TASK OBJECTIVE - Update the text of every record below by changing each "Hanse Outlets Rostock" to "Hanse Outlet Center Rostock", and leave everything else unchanged.

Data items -

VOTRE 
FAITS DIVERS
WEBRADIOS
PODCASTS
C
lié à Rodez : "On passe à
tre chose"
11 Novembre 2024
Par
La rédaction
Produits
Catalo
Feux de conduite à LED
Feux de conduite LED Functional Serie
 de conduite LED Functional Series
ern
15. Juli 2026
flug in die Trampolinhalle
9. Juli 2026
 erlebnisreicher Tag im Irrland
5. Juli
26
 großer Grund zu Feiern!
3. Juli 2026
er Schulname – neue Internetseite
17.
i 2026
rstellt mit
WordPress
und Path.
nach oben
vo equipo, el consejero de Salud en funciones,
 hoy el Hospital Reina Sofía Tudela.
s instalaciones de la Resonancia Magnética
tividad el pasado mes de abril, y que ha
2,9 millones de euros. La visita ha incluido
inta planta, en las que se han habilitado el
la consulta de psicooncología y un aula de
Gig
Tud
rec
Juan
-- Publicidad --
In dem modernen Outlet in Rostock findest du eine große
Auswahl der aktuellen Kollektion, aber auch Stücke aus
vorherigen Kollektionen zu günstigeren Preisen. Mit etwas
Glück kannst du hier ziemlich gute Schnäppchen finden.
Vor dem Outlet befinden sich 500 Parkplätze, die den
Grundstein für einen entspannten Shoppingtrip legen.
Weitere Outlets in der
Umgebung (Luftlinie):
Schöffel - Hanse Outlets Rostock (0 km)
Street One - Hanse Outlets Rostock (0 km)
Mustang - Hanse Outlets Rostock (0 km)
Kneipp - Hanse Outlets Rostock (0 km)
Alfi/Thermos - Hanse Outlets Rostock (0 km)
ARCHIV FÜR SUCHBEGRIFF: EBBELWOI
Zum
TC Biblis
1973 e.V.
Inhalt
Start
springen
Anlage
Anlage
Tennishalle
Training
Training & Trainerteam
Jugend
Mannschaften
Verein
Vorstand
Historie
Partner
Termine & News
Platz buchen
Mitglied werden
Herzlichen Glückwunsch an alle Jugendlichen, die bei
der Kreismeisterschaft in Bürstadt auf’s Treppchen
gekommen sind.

WRITTEN ANSWER -
VOTRE 
FAITS DIVERS
WEBRADIOS
PODCASTS
C
lié à Rodez : "On passe à
tre chose"
11 Novembre 2024
Par
La rédaction
Produits
Catalo
Feux de conduite à LED
Feux de conduite LED Functional Serie
 de conduite LED Functional Series
ern
15. Juli 2026
flug in die Trampolinhalle
9. Juli 2026
 erlebnisreicher Tag im Irrland
5. Juli
26
 großer Grund zu Feiern!
3. Juli 2026
er Schulname – neue Internetseite
17.
i 2026
rstellt mit
WordPress
und Path.
nach oben
vo equipo, el consejero de Salud en funciones,
 hoy el Hospital Reina Sofía Tudela.
s instalaciones de la Resonancia Magnética
tividad el pasado mes de abril, y que ha
2,9 millones de euros. La visita ha incluido
inta planta, en las que se han habilitado el
la consulta de psicooncología y un aula de
Gig
Tud
rec
Juan
-- Publicidad --
In dem modernen Outlet in Rostock findest du eine große
Auswahl der aktuellen Kollektion, aber auch Stücke aus
vorherigen Kollektionen zu günstigeren Preisen. Mit etwas
Glück kannst du hier ziemlich gute Schnäppchen finden.
Vor dem Outlet befinden sich 500 Parkplätze, die den
Grundstein für einen entspannten Shoppingtrip legen.
Weitere Outlets in der
Umgebung (Luftlinie):
Schöffel - Hanse Outlet Center Rostock (0 km)
Street One - Hanse Outlet Center Rostock (0 km)
Mustang - Hanse Outlet Center Rostock (0 km)
Kneipp - Hanse Outlet Center Rostock (0 km)
Alfi/Thermos - Hanse Outlet Center Rostock (0 km)
ARCHIV FÜR SUCHBEGRIFF: EBBELWOI
Zum
TC Biblis
1973 e.V.
Inhalt
Start
springen
Anlage
Anlage
Tennishalle
Training
Training & Trainerteam
Jugend
Mannschaften
Verein
Vorstand
Historie
Partner
Termine & News
Platz buchen
Mitglied werden
Herzlichen Glückwunsch an alle Jugendlichen, die bei
der Kreismeisterschaft in Bürstadt auf’s Treppchen
gekommen sind.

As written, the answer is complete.